Louise Kathrine Dedichen (born 1964) is a Norwegian vice-admiral who in June 2019 was appointed head of Norway's military mission in Brussels, becoming Norway's representative on the NATO Military Committee. She is the first woman to serve on the committee. From 2008, she headed the Norwegian Defence University College.

==Early life and education==
Born in 1964 in Fredrikstad in south-eastern Norway, Dedichen completed her school education in Christianslund in 1982. She then attended Norway's Naval College (1983–1987). She later spent a year at the College interarmées de defense in Paris (2002–2003) and studied culture and conflict at the University of Oslo (2005), completing her education at the Norwegian Defence University College in Oslo (2006).

==Career==

She first served as quartermaster on KNM Stavanger and KNM Trondheim (1987–1989). She then served on the Naval Supply Command before serving as deputy head of Norway's military mission in Brussels (1995–1998). Dedichen then joined the Armed Forces Command as press assistant and project coordinator (1998–2000). From 2003, she took up an appointment at the Defence University College, first as head teacher in economics, then as head of department for logistics, management and method. In 2008, as a rear admiral, she served as head of the Defence College.

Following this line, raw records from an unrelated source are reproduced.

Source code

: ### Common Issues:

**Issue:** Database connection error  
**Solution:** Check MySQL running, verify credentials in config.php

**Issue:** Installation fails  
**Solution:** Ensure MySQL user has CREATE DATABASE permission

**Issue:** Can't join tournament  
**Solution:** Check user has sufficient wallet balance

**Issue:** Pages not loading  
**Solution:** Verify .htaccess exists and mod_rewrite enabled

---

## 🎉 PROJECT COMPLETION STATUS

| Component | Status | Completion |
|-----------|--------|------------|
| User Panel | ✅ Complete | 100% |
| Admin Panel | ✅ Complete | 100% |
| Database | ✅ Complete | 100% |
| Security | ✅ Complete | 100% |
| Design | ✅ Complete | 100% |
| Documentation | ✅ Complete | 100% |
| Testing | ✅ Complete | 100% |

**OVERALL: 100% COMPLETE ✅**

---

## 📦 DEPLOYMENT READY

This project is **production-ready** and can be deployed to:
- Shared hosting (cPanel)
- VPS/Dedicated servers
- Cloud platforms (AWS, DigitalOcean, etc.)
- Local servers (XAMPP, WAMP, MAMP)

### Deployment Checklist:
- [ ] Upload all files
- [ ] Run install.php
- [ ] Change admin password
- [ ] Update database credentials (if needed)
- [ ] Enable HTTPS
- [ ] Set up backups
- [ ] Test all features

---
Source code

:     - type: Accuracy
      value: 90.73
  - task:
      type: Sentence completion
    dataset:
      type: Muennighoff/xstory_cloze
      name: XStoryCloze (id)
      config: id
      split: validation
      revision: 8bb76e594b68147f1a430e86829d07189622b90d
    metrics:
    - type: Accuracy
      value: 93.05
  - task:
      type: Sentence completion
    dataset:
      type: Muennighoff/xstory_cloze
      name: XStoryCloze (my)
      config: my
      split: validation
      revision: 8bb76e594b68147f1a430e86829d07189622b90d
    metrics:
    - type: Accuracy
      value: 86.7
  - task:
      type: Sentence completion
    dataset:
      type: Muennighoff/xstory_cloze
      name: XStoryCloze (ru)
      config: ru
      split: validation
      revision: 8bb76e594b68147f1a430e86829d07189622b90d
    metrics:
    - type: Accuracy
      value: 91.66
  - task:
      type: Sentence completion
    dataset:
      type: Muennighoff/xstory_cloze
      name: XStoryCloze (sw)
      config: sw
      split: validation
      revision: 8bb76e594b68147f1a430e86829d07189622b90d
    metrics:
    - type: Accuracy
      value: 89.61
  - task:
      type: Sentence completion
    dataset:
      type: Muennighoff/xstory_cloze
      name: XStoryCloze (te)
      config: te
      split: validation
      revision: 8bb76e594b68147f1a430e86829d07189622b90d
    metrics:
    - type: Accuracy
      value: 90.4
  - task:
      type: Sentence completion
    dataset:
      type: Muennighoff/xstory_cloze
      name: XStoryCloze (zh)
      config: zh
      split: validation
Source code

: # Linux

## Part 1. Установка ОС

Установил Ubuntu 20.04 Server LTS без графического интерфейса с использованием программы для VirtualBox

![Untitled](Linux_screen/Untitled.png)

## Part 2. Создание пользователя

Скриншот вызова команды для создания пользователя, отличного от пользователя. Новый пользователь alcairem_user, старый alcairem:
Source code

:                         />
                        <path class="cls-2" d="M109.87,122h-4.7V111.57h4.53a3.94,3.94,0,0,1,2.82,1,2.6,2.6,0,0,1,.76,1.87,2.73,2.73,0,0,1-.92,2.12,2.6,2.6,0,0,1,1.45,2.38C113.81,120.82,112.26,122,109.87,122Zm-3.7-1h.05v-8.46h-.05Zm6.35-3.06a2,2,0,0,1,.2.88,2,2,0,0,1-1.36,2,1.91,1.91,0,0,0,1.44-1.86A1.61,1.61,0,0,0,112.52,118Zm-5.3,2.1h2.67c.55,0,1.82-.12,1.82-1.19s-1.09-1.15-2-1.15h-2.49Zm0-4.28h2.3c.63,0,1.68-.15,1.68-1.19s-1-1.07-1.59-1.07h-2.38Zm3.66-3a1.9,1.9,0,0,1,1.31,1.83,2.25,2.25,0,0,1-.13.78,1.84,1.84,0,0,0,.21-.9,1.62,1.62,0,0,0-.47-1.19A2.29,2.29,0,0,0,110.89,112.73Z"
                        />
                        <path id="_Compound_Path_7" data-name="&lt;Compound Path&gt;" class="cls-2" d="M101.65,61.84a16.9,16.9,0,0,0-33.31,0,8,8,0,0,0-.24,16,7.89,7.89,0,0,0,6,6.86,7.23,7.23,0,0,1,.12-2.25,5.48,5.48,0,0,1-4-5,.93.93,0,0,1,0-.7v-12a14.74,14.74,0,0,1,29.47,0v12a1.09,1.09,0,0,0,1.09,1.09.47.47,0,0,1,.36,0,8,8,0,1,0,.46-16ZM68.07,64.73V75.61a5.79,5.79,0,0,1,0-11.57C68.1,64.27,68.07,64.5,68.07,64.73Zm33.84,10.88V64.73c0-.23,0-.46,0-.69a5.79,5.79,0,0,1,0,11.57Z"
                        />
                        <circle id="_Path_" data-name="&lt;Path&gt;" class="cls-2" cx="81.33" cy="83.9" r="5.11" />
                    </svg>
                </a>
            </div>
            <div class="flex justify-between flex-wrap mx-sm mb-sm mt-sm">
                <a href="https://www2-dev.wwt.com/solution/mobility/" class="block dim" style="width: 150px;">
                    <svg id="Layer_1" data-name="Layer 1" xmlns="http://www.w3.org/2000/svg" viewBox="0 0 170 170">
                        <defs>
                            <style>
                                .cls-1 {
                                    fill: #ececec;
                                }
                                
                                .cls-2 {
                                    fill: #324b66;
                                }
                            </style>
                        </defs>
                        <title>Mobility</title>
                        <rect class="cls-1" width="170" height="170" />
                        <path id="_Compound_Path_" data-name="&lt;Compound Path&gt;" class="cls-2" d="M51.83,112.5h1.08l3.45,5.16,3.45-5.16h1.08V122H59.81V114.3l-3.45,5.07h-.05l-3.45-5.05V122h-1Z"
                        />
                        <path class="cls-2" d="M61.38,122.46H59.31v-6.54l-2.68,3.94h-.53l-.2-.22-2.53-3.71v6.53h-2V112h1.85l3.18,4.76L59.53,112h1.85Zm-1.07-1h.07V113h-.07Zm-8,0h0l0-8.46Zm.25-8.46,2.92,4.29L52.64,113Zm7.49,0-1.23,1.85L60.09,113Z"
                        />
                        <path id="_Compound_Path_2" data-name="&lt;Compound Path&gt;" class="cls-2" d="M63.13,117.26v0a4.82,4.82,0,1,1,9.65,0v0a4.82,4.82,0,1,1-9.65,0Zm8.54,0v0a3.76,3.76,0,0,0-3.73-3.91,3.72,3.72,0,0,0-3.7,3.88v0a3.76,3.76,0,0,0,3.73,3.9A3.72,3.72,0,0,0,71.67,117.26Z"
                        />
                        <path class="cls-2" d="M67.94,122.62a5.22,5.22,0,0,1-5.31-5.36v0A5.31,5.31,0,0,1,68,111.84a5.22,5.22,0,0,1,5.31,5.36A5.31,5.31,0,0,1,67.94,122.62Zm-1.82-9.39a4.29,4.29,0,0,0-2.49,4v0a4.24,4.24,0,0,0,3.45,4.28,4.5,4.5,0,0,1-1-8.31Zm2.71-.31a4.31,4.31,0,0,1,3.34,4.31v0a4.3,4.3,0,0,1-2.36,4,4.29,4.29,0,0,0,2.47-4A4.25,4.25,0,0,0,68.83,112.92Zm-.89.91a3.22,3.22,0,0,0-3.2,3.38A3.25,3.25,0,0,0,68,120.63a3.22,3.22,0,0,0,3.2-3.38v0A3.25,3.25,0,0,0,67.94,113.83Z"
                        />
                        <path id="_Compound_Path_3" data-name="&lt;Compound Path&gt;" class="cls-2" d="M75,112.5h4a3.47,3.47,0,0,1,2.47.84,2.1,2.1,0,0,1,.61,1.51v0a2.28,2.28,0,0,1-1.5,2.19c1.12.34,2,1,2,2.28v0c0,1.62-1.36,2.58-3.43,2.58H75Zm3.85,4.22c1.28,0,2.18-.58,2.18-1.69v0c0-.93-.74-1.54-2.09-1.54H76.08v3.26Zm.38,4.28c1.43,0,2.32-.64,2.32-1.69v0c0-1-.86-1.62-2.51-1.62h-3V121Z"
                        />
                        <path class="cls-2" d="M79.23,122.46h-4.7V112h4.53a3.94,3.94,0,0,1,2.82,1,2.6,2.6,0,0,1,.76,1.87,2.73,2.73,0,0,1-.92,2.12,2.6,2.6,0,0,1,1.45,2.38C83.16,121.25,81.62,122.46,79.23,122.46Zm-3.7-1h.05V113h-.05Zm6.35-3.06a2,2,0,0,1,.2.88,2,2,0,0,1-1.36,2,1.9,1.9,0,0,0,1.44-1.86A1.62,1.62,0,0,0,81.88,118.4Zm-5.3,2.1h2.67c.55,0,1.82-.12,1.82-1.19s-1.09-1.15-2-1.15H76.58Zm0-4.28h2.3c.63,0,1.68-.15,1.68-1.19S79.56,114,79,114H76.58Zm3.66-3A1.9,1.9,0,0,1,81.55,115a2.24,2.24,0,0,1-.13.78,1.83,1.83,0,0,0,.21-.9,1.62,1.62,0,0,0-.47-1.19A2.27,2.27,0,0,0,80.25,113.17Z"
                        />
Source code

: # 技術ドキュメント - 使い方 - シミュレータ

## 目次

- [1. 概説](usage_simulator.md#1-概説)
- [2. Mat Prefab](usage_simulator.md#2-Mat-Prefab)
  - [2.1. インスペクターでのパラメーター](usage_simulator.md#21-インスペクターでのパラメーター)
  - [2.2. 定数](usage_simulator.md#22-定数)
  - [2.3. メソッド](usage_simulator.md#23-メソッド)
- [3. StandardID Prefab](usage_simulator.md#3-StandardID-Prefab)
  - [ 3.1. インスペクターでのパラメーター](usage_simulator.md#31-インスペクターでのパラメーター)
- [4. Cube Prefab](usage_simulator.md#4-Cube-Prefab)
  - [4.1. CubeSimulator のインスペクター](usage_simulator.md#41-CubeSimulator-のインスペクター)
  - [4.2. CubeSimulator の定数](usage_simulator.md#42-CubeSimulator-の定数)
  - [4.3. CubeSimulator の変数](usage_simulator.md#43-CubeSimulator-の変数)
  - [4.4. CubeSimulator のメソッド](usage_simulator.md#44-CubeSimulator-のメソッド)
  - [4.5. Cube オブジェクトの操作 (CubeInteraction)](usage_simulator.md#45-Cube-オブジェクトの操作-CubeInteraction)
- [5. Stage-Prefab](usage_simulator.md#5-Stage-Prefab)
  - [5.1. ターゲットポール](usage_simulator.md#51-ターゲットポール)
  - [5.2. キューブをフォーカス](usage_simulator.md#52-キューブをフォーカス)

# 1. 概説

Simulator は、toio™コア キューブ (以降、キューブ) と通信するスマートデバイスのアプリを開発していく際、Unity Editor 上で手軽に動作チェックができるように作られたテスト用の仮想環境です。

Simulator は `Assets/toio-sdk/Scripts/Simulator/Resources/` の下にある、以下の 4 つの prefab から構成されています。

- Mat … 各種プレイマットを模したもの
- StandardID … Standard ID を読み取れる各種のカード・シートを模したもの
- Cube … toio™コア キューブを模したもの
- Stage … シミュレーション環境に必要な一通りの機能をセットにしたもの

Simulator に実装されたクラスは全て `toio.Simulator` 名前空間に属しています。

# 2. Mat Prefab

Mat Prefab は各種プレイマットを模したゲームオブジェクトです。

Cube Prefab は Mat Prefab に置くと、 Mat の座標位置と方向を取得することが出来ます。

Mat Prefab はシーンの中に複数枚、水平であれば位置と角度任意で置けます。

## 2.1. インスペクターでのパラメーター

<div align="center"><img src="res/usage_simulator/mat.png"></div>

Her appointment as head of the Norwegian Defense University College was challenged by another of the candidates, Brigadier Øyvind Kirsebom Strandman, who alleged that Dedichen had been appointed because she was a woman. The case went to the Norwegian Supreme Court who ruled by four to one in 2014 that she had been appointed not because she was a woman but because she was the most qualified applicant.

In June 2019, she was appointed head of Norway's military mission in Brussels, becoming the first woman to serve on the NATO Military Committee.